WASHINGTON — President Biden is working to create a manufacturing revival – even helping to put factory jobs in Republican territory under the belief it can restore faith in U.S. democracy.

The latest development came Tuesday, when chipmaker Micron announced an investment of up to $100 billion over the next 20-plus years to build a plant in upstate New York that could create 9,000 factory jobs. It’s a commitment made in a GOP congressional district that Biden and the company credited to the recently enacted $280 billion CHIPS and Science Act.

“Today is another win for America, and another massive new investment in America spurred by my economic plan,” Biden said in a statement. “Together, we are building an economy from the bottom up and the middle out, where we lower costs for our families and make it right here in America.”

Biden has staked his presidency on what he has called “a historic manufacturing boom,” hoping to succeed where past presidents, governors and hordes of other politicians have struggled for a half-century. His goal is to keep opening new factories in states such as Ohio, Idaho, North Carolina and Georgia – where Democrats’ footholds are shaky at best. Administration officials say they want to spread the prosperity across the entire country, rather than let it cluster in centers of extreme wealth, in a bid to renew the middle class and a sense of pride in the country itself.

The push comes at a precarious moment for the global economy. High inflation in the U.S. has hurt Biden’s popularity and prompted recession concerns. Much of Europe faces a possible downturn due to the jump in energy prices after Russia’s invasion of Ukraine, while the International Monetary Fund just downgraded growth in China. The world economy is defined by uncertainty just as Biden has called for investments in clean energy and technology that could take years to pay off.

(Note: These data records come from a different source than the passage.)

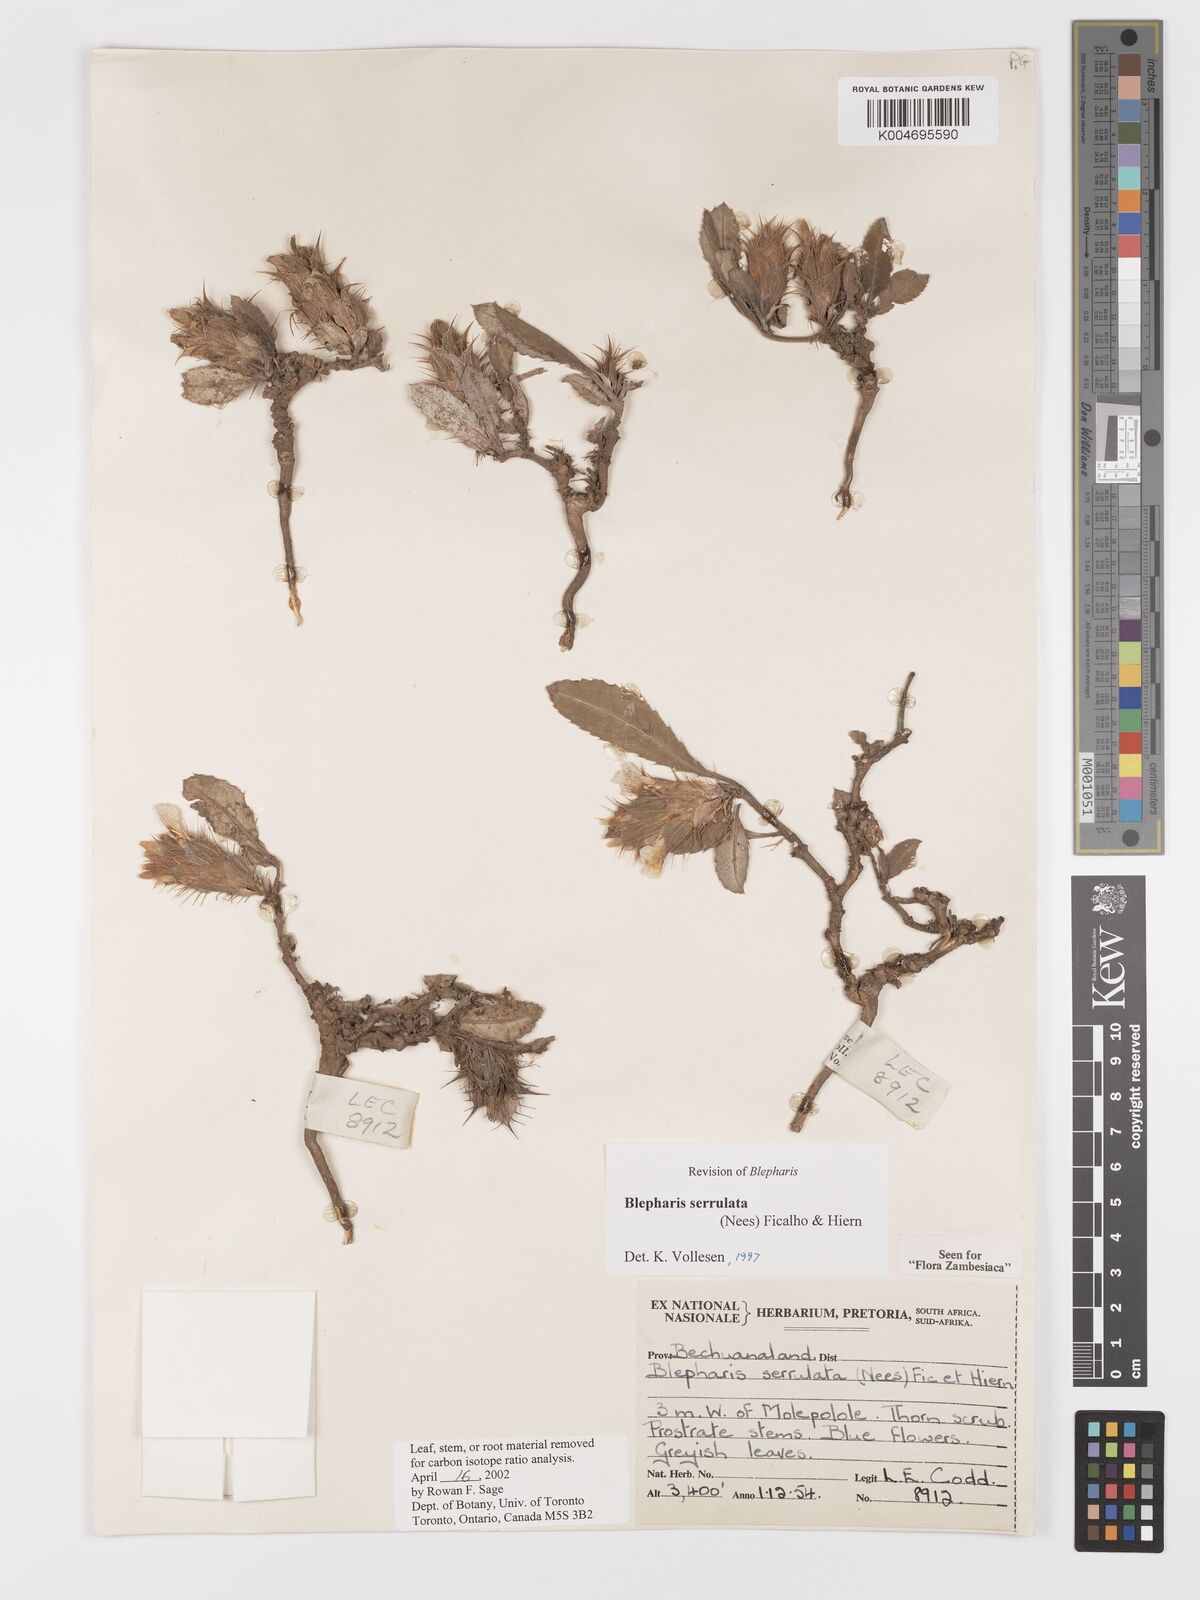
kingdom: Plantae
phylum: Tracheophyta
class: Magnoliopsida
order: Lamiales
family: Acanthaceae
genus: Blepharis
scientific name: Blepharis serrulata
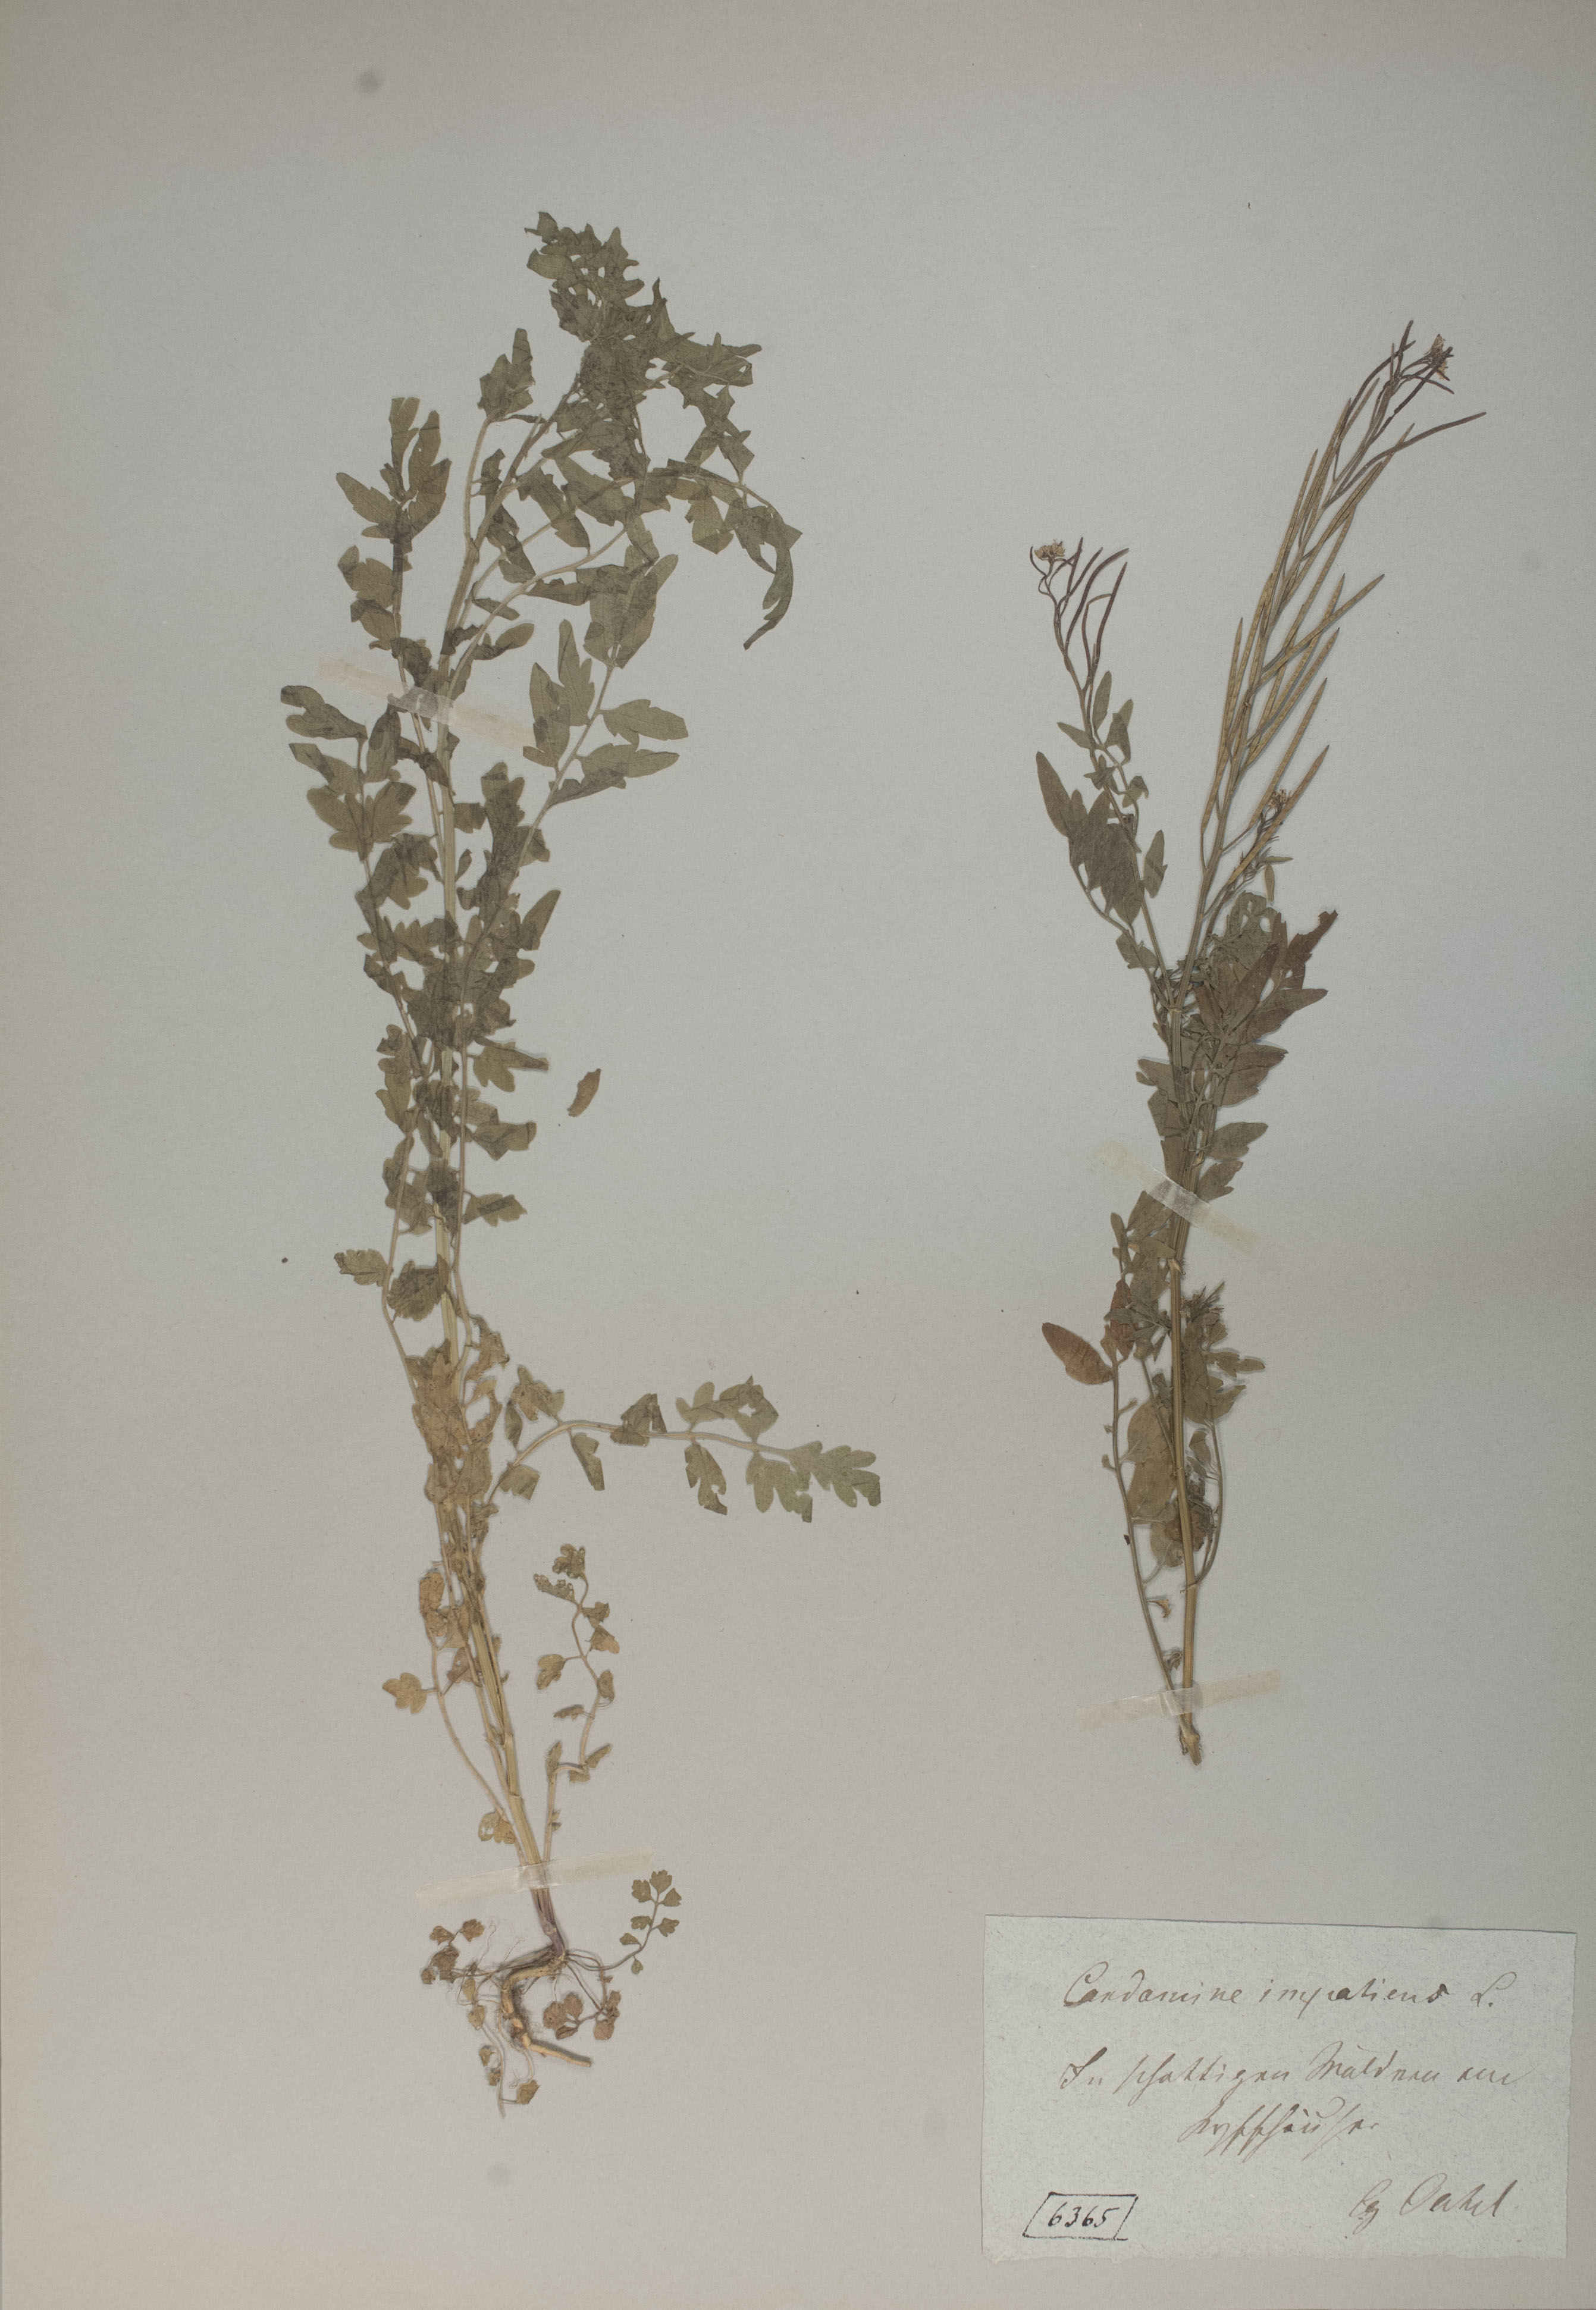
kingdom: Plantae
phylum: Tracheophyta
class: Magnoliopsida
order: Brassicales
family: Brassicaceae
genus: Cardamine
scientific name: Cardamine impatiens
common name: Narrow-leaved bitter-cress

The president is hopeful that whatever good manufacturing can do for the U.S. economy also turns out to yield political benefits for himself and other Democrats in 2022 and beyond. He told Democratic donors on Friday that the manufacturing and technology investments mean “we have an opportunity” to strengthen the U.S. if Democratic governors and lawmakers are elected this year.

Going into the midterm elections, Biden is telling voters that a factory renaissance has already started because of him. The administration sees its infrastructure spending, computer chip investments and clean-energy incentives as helping domestic manufacturing in unprecedented ways.

Recent academic studies suggest that decades of layoffs due to offshoring contributed to the rise of Republican Donald Trump, with his opposition to immigration and global trade. But many of the authors of the studies doubt that Biden can make these demographic trends disappear through the promise of jobs for skilled workers.

Democratic Rep. Ro Khanna of California would like to see the president make a national tour of factory openings, so that his policies could stick better in voters’ minds. Khanna recently attended the groundbreaking of a $20 billion Intel plant in Ohio and laid out his belief that factory job losses helped cause today’s political schisms.

The Silicon Valley congressman reasons that too many Americans have lost faith in a government that seemed indifferent to their own well-being, leading them to embrace hucksters and authoritarians who thrive by exploiting and widening divisions in society.

“How do you get rid of people’s jobs and expect them to believe in democracy?” Khanna asks.

Factory jobs have risen during Biden’s tenure to the most since 2008 at 12.85 million, yet the task of steadying the country’s middle class and its democratic institutions is far from complete. The industrial Midwest has yet to recover the factory jobs shed in the pandemic, let alone decades of layoffs in which the economic challenges evolved into political tensions.